The following is the sample configuration file (scep.cnf) to use with OpenSSL:

# OpenSSL configuration file for use with OpenSCEP
HOME        = OPENSCEPDIR
RANDFILE    = $ENV::HOME/.rnd
DIR         = OPENSCEPDIR
oid_section = scep_oids

[ca]
default_ca  = OpenSCEP

[OpenSCEP]
dir         = OPENSCEPDIR
certs       = $dir/certs
crl_dir     = $dir/crl
database    = $dir/index.txt
new_certs_dir = $dir/newcerts
certificate  = $dir/cacert.pem
private_key  = $dir/cakey.pem
serial      = $dir/serial
crl         = $dir/crl.pem
RANDFILE    = $dir/.rnd

x509_extensions = scep_cert
default_md      = sha1
default_days    = 1827
default_crl_days = 10

[scep_oids]
messageType=2.16.840.1.113733.1.9.2
pkiStatus=2.16.840.1.113733.1.9.3
failInfo=2.16.840.1.113733.1.9.4
senderNonce=2.16.840.1.113733.1.9.5
recipientNonce=2.16.840.1.113733.1.9.6
transId=2.16.840.1.113733.1.9.7
extensionReq=2.16.840.1.113733.1.9.8
proxyAuthenticator=1.3.6.1.4.1.4263.5.5

[scep_cert]
basicConstraints = CA:FALSE
nsComment       = "OpenSCEP certificate"
subjectKeyIdentifier = hash
authorityKeyIdentifier = keyid,issuer:always
keyUsage = digitalSignature, nonRepudiation, keyEncipherment

Figure 31: OpenSSL configuration for generating CSR

NOTE

For the challenge password, provide the enrollment challenge password in the NDES service URL. For example, https://servicename/certsrv/mscep_admin.

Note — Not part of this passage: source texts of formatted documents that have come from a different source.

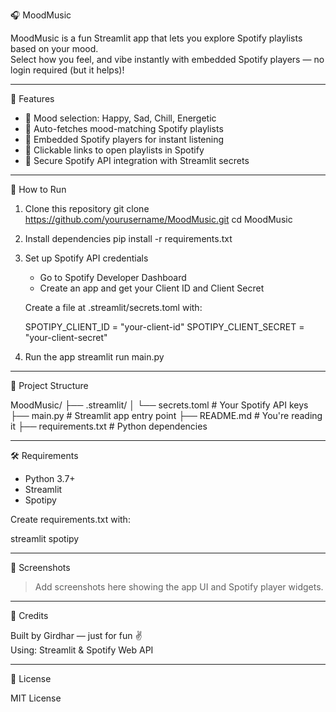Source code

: 🎧 MoodMusic

MoodMusic is a fun Streamlit app that lets you explore Spotify playlists based on your mood.  
Select how you feel, and vibe instantly with embedded Spotify players — no login required (but it helps)!

---

🌟 Features

- 🎯 Mood selection: Happy, Sad, Chill, Energetic
- 🔎 Auto-fetches mood-matching Spotify playlists
- 🎵 Embedded Spotify players for instant listening
- 🔗 Clickable links to open playlists in Spotify
- 🔐 Secure Spotify API integration with Streamlit secrets

---

🚀 How to Run

1. Clone this repository
   git clone https://github.com/yourusername/MoodMusic.git
   cd MoodMusic

2. Install dependencies
   pip install -r requirements.txt

3. Set up Spotify API credentials

   - Go to Spotify Developer Dashboard
   - Create an app and get your Client ID and Client Secret

   Create a file at .streamlit/secrets.toml with:

   SPOTIPY_CLIENT_ID = "your-client-id"
   SPOTIPY_CLIENT_SECRET = "your-client-secret"

4. Run the app
   streamlit run main.py

---

📁 Project Structure

MoodMusic/
├── .streamlit/
│ └── secrets.toml # Your Spotify API keys
├── main.py # Streamlit app entry point
├── README.md # You're reading it
├── requirements.txt # Python dependencies

---

🛠 Requirements

- Python 3.7+
- Streamlit
- Spotipy

Create requirements.txt with:

streamlit
spotipy

---

📸 Screenshots

> Add screenshots here showing the app UI and Spotify player widgets.

---

🙌 Credits

Built by Girdhar — just for fun ✌️  
Using: Streamlit & Spotify Web API

---

📄 License

MIT License
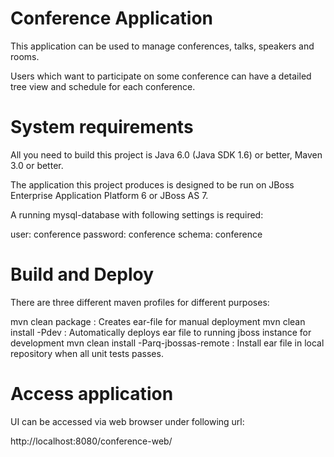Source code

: 
Conference Application
==========

This application can be used to manage conferences, talks, speakers and rooms. 

Users which want to participate on some conference can have a detailed tree view and schedule for each conference.

System requirements
===================

All you need to build this project is Java 6.0 (Java SDK 1.6) or better, Maven 3.0 or better.

The application this project produces is designed to be run on JBoss Enterprise Application Platform 6 or JBoss AS 7.

A running mysql-database with following settings is required:

user: conference
password: conference
schema: conference 

Build and Deploy
================

There are three different maven profiles for different purposes:

mvn clean package : Creates ear-file for manual deployment
mvn clean install -Pdev : Automatically deploys ear file to running jboss instance for development
mvn clean install -Parq-jbossas-remote : Install ear file in local repository when all unit tests passes.

Access application
==================

UI can be accessed via web browser under following url:

http://localhost:8080/conference-web/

Figure 32: OpenSSL challenge password configuration

8.2. Fetching the Fortanix-Based RA and CA Certificates

Run the following command to fetch the RA and CA certificates from the NDES service:

./sscep.exe getca -u http://<servicename>/certsrv/mscep/ -c ca.crt

Figure 33: Fetching Fortanix-based RA and CA certificates

The command saves the fetched certificates using the names specified with the -c flag and appends an integer suffix:

  • ca.crt-0 refers to the Enrollment Agent RA Certificate.

  • ca.crt-1 refers to the CEP Encryption RA Certificate.

  • ca.crt-2 refers to the Certificate Authority Certificate.

8.3. Sending the Enrollment Request to NDES

Run the following command to send the enrollment request using the private key, CSR file, and CA certificates:

.\sscep.exe enroll -u http://<servicename>/certsrv/mscep/mscep.dll -k <private.key> -r <test.csr> -l <test.crt> -c <ca.crt>-0 -e <ca.crt>-1

Figure 34: Sending Enrollment Request to NDES

Where,

If the enrollment operation is completed successfully, you will receive the signed certificate (test.crt), which confirms that the SCEP integration is working as expected.

9.0 Troubleshooting NDES Service Errors

In case the NDES service is returning a 500 error, follow the steps below to check the logs:

  1. Event Viewer Logs:

    Navigate to Windows → Application Logs in the Event Viewer to check for any errors related to NDES.

  2. Additional Logs:

    For more detailed logs, navigate to Event Viewer → Applications and Services → Microsoft → Windows → CAPI2 to enable logging.

  3. Fortanix Logs:

    Check the Fortanix logs located in the C:\Windows\System32\config\systemprofile\AppData\Roaming\Fortanix\KmsClient directory.

    Alternatively, for logs associated with a specific user, check in the user appdata folder at C:\Users\<username>\AppData\Roaming\Fortanix directory.